|Schematic of the potential conversion routes for whole algae into biofuels. Source: Draft Algal Roadmap. Click to enlarge.|
The US Department of Energy (DOE) has issued a Request for Information (RFI) to solicit feedback on a Draft “National Algal Biofuels Technology Roadmap” Document prepared by a working group commissioned by DOE. The Algal Roadmap is intended to assist in the development of an Algae Platform within the Office of the Biomass Program at DOE. Feedback will be incorporated into the finalized draft report for public release.
The Algal Roadmap resulted from a two-day Algal Biofuels Technology Roadmap Workshop conducted by DOE 9-10 December 2008 at the University of Maryland. Chairs and Co-Chairs for each of the nine breakout sessions outlined chapters for the Draft based upon feedback from participants of the workshop.
|Schematic of the various conversion strategies of algal extracts into biofuels. Source: Draft Algal Roadmap. Click to enlarge.|
DOE is seeking comments from those members of the community and relevant stakeholders who did not participate in the Workshop; however, this does not preclude individuals who attended the workshop from providing input.
The Algal Roadmap. Microalgae offer “great promise” to contribute a significant portion of the renewable fuels target specified in the Renewable Fuels Standard. In the longer term, the roadmap notes, algal biofuels could provide sufficient fuel feedstock to meet the transportation fuels needs of the entire United States, while being completely compatible with the existing transportation fuel infrastructure (refining, distribution, and utilization).
However, despite their huge potential, the state of technology for producing algal biofuels is regarded by many in the field to be in its infancy.
There is a general consensus that a considerable amount of research, development, and demonstration (RD&D) needs to be carried out to provide the fundamental understanding and scale-up technologies required before algal-based fuels can be produced sustainably and economically enough to be cost-competitive with petroleum-based fuels. For this reason, a major objective of the Workshop was to help define the activities that will be needed to resolve the challenges associated with commercial-scale algal biofuel production and lay the framework for an algal biofuels technology roadmap.—Algal Roadmap
The workshop and resulting roadmap address the various aspects that must be tackled in developing a viable algal biofuels industry:
The notion of using the lipids in microalgae as a source of energy first gained serious attention from the DOE during the oil embargo of the early 1970s, and resulted in the DOE Aquatic Species Program (ASP). Lasting from 1978 until 1996, the prpogram invested approximately $25 million. During the early years, the focus was on hydrogen production, but switched to focus on biodiesel in the early 1980s. A comprehensive overview of the project was published in 1998, and serves as a fundamental primer for the algal biofuels industry. Federal investment following the closing of the ASP program has been sporadic.

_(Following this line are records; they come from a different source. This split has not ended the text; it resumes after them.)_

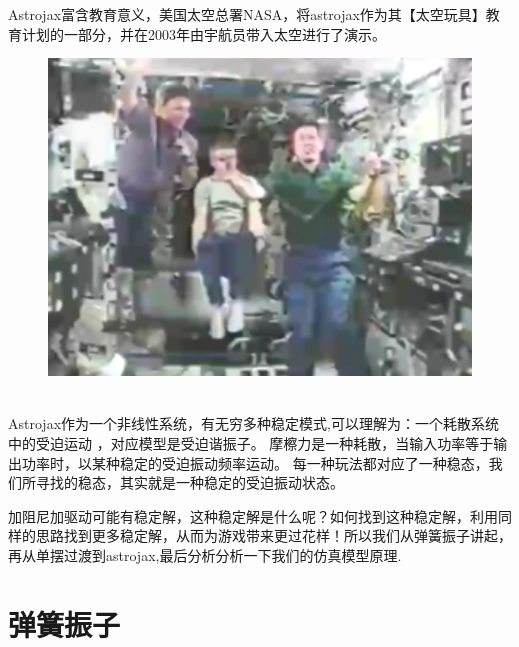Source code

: \documentclass[12pt,a4paper]{ctexart}
\begin{document}
	Astrojax富含教育意义，美国太空总署NASA，将astrojax作为其【太空玩具】教育计划的一部分，并在2003年由宇航员带入太空进行了演示。
		\begin{figure}[h] %
		\centering %
		\includegraphics[scale=0.6]{T801.jpg} %
	\end{figure}%
\\
	\indent Astrojax作为一个非线性系统，有无穷多种稳定模式,可以理解为：一个耗散系统中的受迫运动
	，对应模型是受迫谐振子。
	摩檫力是一种耗散，当输入功率等于输出功率时，以某种稳定的受迫振动频率运动。
	每一种玩法都对应了一种稳态，我们所寻找的稳态，其实就是一种稳定的受迫振动状态。
	
	加阻尼加驱动可能有稳定解，这种稳定解是什么呢？如何找到这种稳定解，利用同样的思路找到更多稳定解，从而为游戏带来更过花样！所以我们从弹簧振子讲起，再从单摆过渡到astrojax,最后分析分析一下我们的仿真模型原理.
	

	
	\section{弹簧振子}
\end{document}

Now, however, the American Recovery and Renewal Act (ARRA) pased earlier this year includes $800 million for new research on bioduelsl, including funds for the Department of Energy Biomass Program to invest in the research, development, and deployment of commercial algal biofuel processes.
The current state of knowledge regarding the economics of producing algal biofuels are woefully inadequate to motivate targeted investment on a focused set of specific challenges. Furthermore, because no algal biofuels production beyond the research scale has ever occurred, detailed life cycle analysis (LCA) of algal biofuels production has not been possible. For this reason, investment in algal biofuels research and development is needed to identify and reduce risk.
This supports private investments aimed at producing algal biofuels at a commercial scale. In contrast, development of cellulosic biofuels benefits from direct agricultural and process engineering lineage to the long-standing agricultural enterprise of growing corn (a grass) for food (and recently, for conversion to starch ethanol). There is no parallel agricultural enterprise equivalent for cultivating algae at a similar scale. In short, the science of algae cultivation (algaculture), agronomy-for-algae, if you will, does not exist. It is thus clear that a significant basic science and applied engineering R&D effort including a rigorous techno-economic and LCA will be required to fully realize the vision and potential of algae.—Algal Roadmap
The RFI seeks input in a number of areas, focused on omissions, areas that might need further elaboration, or potential over-representation of certain barrier areas relative to others.